# Série de tâches:
a) Résumez en deux phrases le texte sur l'exonération fiscale des Églises.
b) Dressez la liste des taxes dont le texte sur l'exonération fiscale des Églises annonce examiner les conditions d'exonération.

Plusieurs Églises constituées en associations cultuelles ignorent qu’elles peuvent être exonérées de certaines taxes. Pensant que cet argent peut être utilisé à des fins tout aussi utiles, nous vous proposons une information juridique sur la question. En fonction des services fiscaux départementaux, les interprétations peuvent varier. Mais des jurisprudences récentes clarifient certaines questions.

Nous vous proposons de faire le point sur les conditions d’exonération pour les Églises de la taxe foncière, la taxe d’enlèvement des ordures ménagères et la taxe d’habitation.

À la lumière d’une jurisprudence récente, à laquelle certaines Églises ont d’ailleurs participé, vous pourrez ainsi remplir vos déclarations fiscales. Vous pourrez constater que les critères d’exonération sont stricts et répondent à une exigence d’affectation exclusive à l’exercice du culte, laquelle n’est pas toujours facile à prouver en pratique. Cependant, il est souvent arrivé que les interprétations restrictives des services fiscaux départementaux soient révisées après explication par les responsables de l’Église sur l’utilisation des locaux.

1. Exonération de la taxe foncière

Article 1382-4 du Code Général des Impôts

«Sont exonérés de la taxe foncière sur les propriétés bâties :

– les édifices affectés à l’exercice du culte appartenant à l’État, aux départements ou aux communes, ou attribués, en vertu des dispositions de l’article 4 de la loi du 9 décembre 1905,

– les édifices affectés à l’exercice du culte appartenant aux associations ou unions prévues par le titre IV de la loi du 9 décembre 1905 ainsi que ceux attribués en vertu des dispositions de l’article 112 de la loi du 29 avril 1926 aux associations visées par cet article et ceux acquis ou édifiés par lesdites associations ou unions ;

– les édifices affectés à l’exercice du culte qui, dans les départements du Bas-Rhin, du Haut-Rhin et de la Moselle, appartiennent à des associations ayant pour objet exclusif l’exercice d’un culte non reconnu. » (Article 37 de la loi de finances pour 1994, complétant l’article 1382-4 du CGI).

# Lignes fournies:

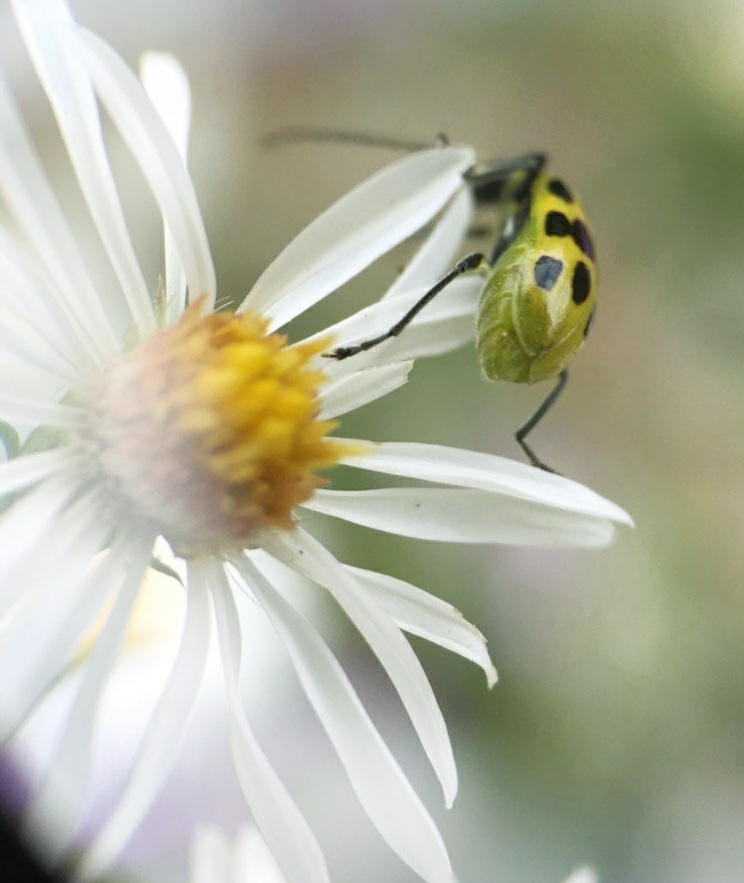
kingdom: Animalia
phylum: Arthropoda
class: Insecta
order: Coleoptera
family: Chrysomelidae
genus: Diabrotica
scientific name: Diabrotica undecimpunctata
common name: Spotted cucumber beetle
...
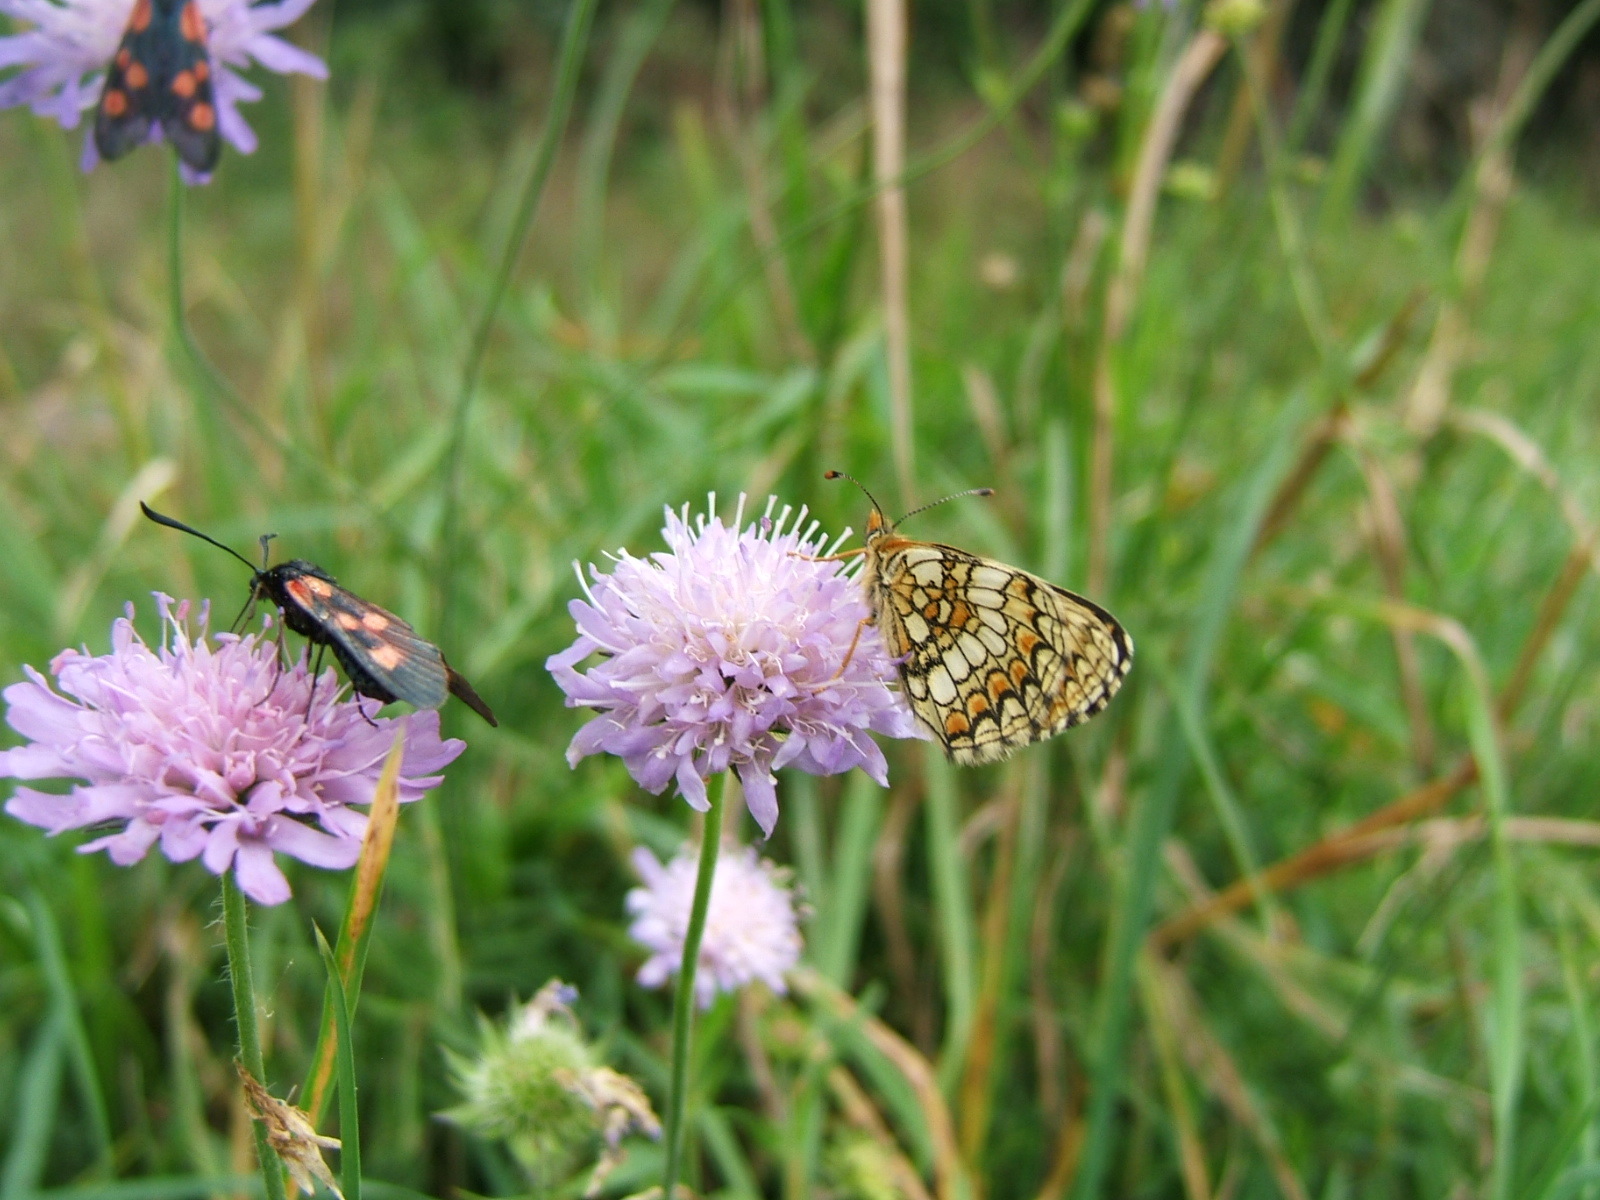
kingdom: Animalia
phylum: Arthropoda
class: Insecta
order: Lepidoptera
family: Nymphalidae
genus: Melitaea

# En réponse:
a) Le texte indique aux Églises constituées en associations cultuelles qu'elles peuvent être exonérées de la taxe foncière, de la taxe d'enlèvement des ordures ménagères et de la taxe d'habitation, à des critères stricts qui exigent une affectation exclusive à l'exercice du culte. Il cite l'article 1382-4 du Code général des impôts, qui exonère de la taxe foncière sur les propriétés bâties les édifices affectés à l'exercice du culte selon leur propriétaire ou leur attribution.

b)
- la taxe foncière
- la taxe d'enlèvement des ordures ménagères
- la taxe d'habitation